Greater improvements in both prescriptions and intensity of treatment were seen across each of the four classes of GDMT.

In addition, patients managed with the digital intervention were more likely to reach at least 50% of the target doses (HR 6.84; P = 0.01) and to get on quadruple therapy (HR 2.44; P = 0.003). Roughly 60% of patients in the intervention arm were taking all four classes at the end of the study, compared with about 35% in the control arm.

The intervention was safe overall, Desai reported, with 21 total adverse events in patients managed with the BiovitalsHF system and 18 in those who received usual care. There were two cardiovascular deaths and one stroke (all in the control arm). One case of syncope occurred in the intervention group, along with slightly higher numbers of serious hyperkalemia and acute kidney injury.

The investigators also did an analysis of a win-ratio composite endpoint incorporating CV death, HF hospitalization, improvement in HF optimal therapy score, improvement in Kansas City Cardiomyopathy Questionnaire score, and reduction in NT-proBNP. This favored the intervention, with a win ratio of 3.4 (95% CI 3.1-3.7).

Questions About Implementation

There’s a lot of interest in how the uptitration of GDMT can be optimized and many strategies have been tried, Heart Failure Society of America President G. Michael Felker, MD (Duke University, Durham, NC), commented to TCTMD.

“One of the things I’m struck by is that the physician is sometimes the weak link in the chain because they’re sort of inclined to be like, ‘Well, maybe we’ll just have [the patient] come back in a few weeks and we’ll see how they’re doing,’” he said. He added that in general, physicians are focused on avoiding harm and thus wary of algorithms that tend to be more aggressive about uptitration.

Felker said, however, “I think this rapid intensification, which may or may not have the actual clinicians in the loop completely, is actually the key to doing better.”

There are going to be a lot of technologies introduced to get at this problem, he said. “This is the kind of thing where technology platforms are useful, with all the potential caveats around access and how different patient populations are easier and/or harder to access with different kinds of technology. . . . I’m not surprised this one showed some promise, and I think many others will too.”

During a panel discussion following Desai’s presentation, Clyde Yancy, MD (Northwestern Feinberg School of Medicine, Chicago, IL), said that there’s a question about how to calibrate these types of approaches at the individual level. “Because we have certain patients that will have intolerabilities, have relative contraindications. There’s always a cost component. There’s a digital literacy component,” he said. “So, it offers a lot of opportunity, but it raises a lot of questions.”

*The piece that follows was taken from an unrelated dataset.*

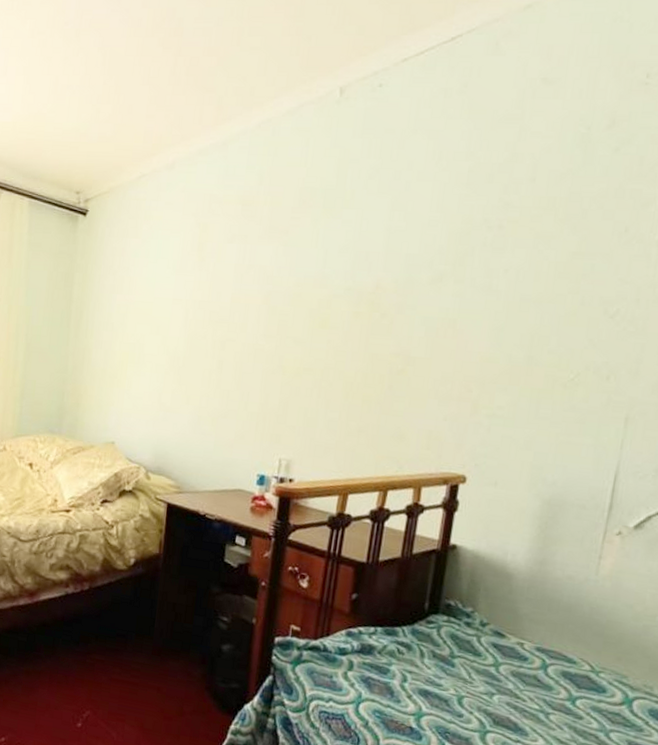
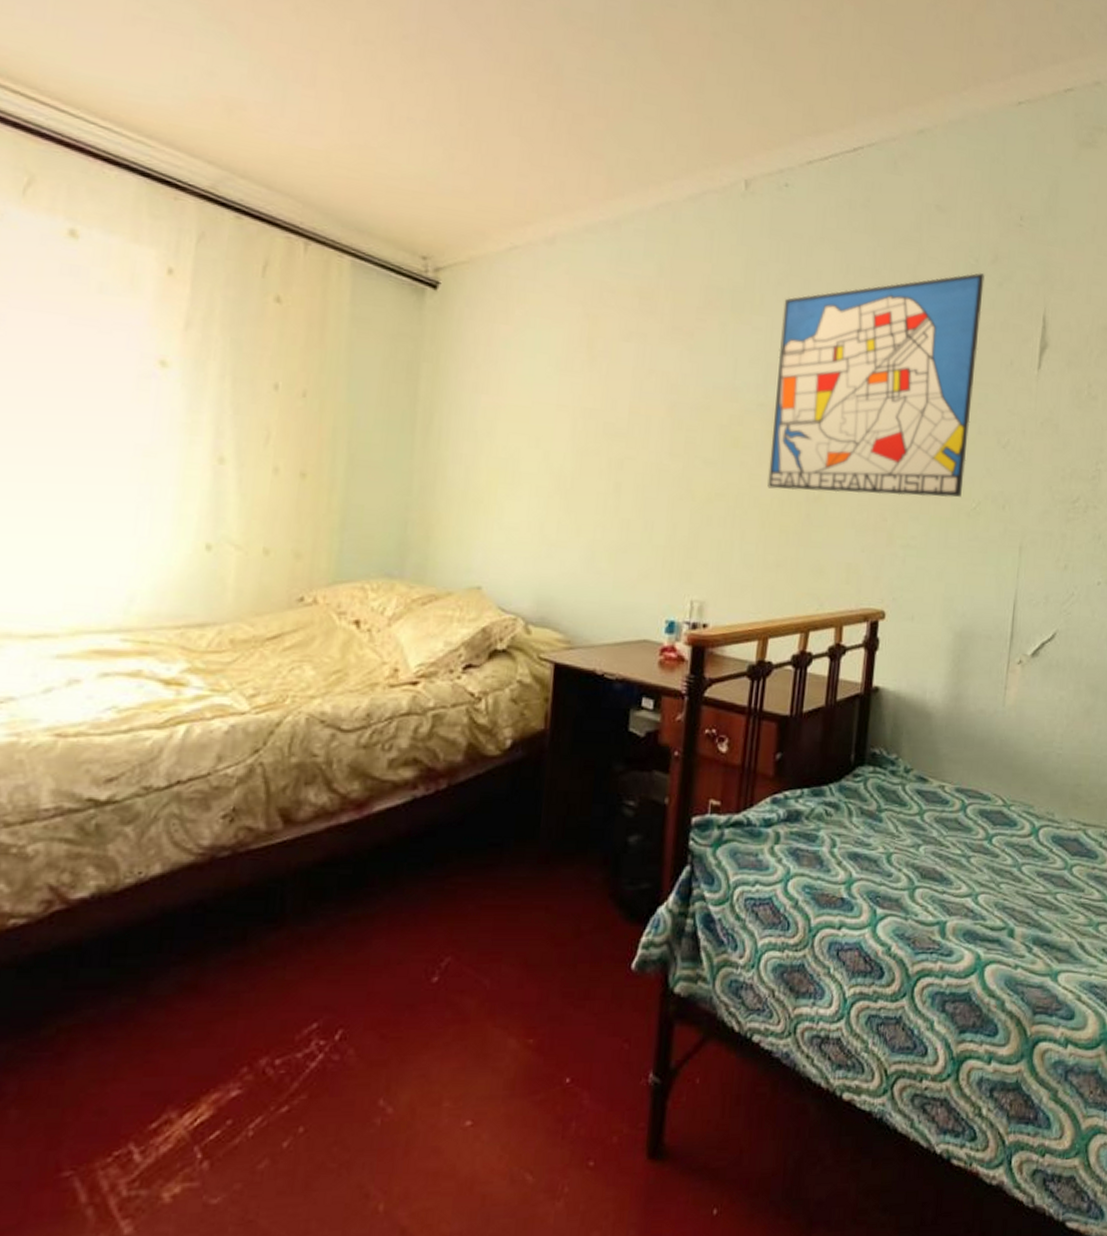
wall art: none [352,141,598,369] -> present [767,273,985,498]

Desai noted that this particular intervention relied on input from the clinician, who decided which recommendations to send to patients. “Hopefully, there’s some integration of knowledge of the patient, their capacity to make changes, their history of adverse events, and [their] experience with medical therapy that informs some of the decision-making for the individual patient,” he said.

Whether future iterations of this approach can take some of the clinician’s involvement out of the process to improve workflow is an open question, Desai indicated. As for who will make the decisions in that scenario, he said, “The notion is that, at scale, this becomes whoever the provider is doing longitudinal disease management at the institution who would be typically implementing guideline-directed medical therapy.”

That might involve pharmacists, nurses, or navigators, the panelists suggested. “I think that is the path forward, particularly at scale, because there’s certainly not enough of us to do this and . . . we don’t always do it well,” said Desai.